Submitting Spark application from Console

You can submit a Spark application that is written in Python, Java, or Scala language from the watsonx.data Console.

It is possible to specify the Spark application details, version to be considered, hardware and volume details, Spark environment properties and Spark configurations in the watsonx.data Console.

Applies to :

Spark engine

Apache Gluten accelerated Spark engine

watsonx.data on IBM Software Hub

Before you begin

Your Spark application must be available in an accessible storage.

Procedure

  1. Log in to the watsonx.data cluster. Go to the Infrastructure manager page.
  2. Click the name of Spark engine (either from list or topology view). Engine information window opens.
  3. In the Applications tab, click the Create application button. The Submit Spark application page opens.

    In this page, you can select one of the following tabs based on the method by which you need to submit the Spark application.

    • Select the Inputs tab. Configure the following details:
      Field Description
      Application type You have the following option:
      • Python: If your Spark application is written in Python language, select this option.
      • Java or Scala: If your Spark application is written in Java or Scala language, select this option.
      Application path Specify the path to your application. This is a mandatory field.

      Your application must be available in a storage or a mounted IBM Software Hub storage volume.

      Example s3a://<application-bucket-name>/iceberg.py
      Application name Specify a name for the application.
      Arguments Use the Add argument button to specify all arguments required by the application.
      Spark version Enter the Spark version for running your application. If you are using watsonx.data Spark engine, see Supported Spark versions and if you are using Apache gluten engine, see Supported Spark versions.
      Spark configuration properties Specify the Spark properties in the form of key-value pair ("<property_name>": "<property_value>") separated by comma. For more information about the different properties, see Properties.
      Spark environment properties Specify the Spark environment properties as key=value pairs. For more information about the different properties, see Environment properties
      Hardware configuration Specify the number of CPU cores (Driver and Executor) and memory that is required for the workload.

      Volume

      Specify the details of IBM Storage Hub volume that should be mounted for your Spark application. Click Add volume link to add details of each volume.

      Mount Path

      The Spark application nodes where the volume is mounted. The files in the volume, which is referenced in your application script must have path relative to the Mount path.

      Source sub path

      To mount only a specific directory in the volume, specify the path here.

      Dependencies

      Specify the path to files and names of packages required by your application script or jar.

      Import from payload

      Click this link to automatically import and furnish all fields under the Inputs tab if you have already specified the payload in the Payload tab.
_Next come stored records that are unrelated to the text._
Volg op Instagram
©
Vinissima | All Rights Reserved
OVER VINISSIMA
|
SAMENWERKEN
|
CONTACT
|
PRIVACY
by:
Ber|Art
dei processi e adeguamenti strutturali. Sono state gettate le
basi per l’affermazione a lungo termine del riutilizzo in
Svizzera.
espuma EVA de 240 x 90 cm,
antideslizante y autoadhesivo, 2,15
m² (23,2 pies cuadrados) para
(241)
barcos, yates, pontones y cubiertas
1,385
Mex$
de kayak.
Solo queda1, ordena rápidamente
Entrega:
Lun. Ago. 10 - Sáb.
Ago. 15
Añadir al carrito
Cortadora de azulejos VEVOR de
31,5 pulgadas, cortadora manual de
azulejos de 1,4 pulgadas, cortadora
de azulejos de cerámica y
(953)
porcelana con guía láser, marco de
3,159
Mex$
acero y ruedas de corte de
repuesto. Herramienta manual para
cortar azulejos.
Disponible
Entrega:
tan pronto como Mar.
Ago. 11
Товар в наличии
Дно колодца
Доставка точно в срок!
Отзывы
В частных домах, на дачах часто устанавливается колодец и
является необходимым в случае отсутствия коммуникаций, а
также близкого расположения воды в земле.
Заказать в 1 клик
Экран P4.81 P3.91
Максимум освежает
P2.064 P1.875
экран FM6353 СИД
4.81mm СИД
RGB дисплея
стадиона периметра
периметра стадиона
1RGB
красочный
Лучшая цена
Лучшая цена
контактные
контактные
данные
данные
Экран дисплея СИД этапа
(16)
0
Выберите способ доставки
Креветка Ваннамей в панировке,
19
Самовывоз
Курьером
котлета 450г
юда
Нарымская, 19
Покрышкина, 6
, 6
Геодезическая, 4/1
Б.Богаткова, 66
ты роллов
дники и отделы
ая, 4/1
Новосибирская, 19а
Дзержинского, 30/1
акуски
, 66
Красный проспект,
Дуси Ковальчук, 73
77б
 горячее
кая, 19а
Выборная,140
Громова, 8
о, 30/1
    • Select the Payload tab.

      In the Application payload field, specify the application payload JSON that can be accepted by the Spark engine application creation REST API endpoint. You can either manually write the payload here or click the Import from inputs link to automatically build the JSON from the details provided in the Inputs tab.

      Sample payload when your Spark application resides in IBM Software Hub storage volume. When using the v2 API, set the <api_version> parameter to v2; for the v3 API, set it to v3.

      Important:

      Depending on your Spark application scenario, different cURL commands may be required. For more information about the supported scenarios and commands, see Submitting Spark application by using REST API.

      curl --request POST \
        --url https://<cpd_host_name>/lakehouse/api/<api_version>/spark_engines/<spark_engine_id>/applications \
        --header 'Authorization: Bearer <token>' \
        --header 'Content-Type: application/json' \
        --header 'LhInstanceId: <instance_id>' \
        --data '{
        "application_details": {
          "application": "/myapp/<python file name>"
        },
        "volumes": [
          {
            "name": "cpd-instance::my-vol-1",
            "mount_path": "/myapp"
          }
        ]
      }'
  4. Click Submit application. The application is successfully submitted and gets listed under the Applications tab.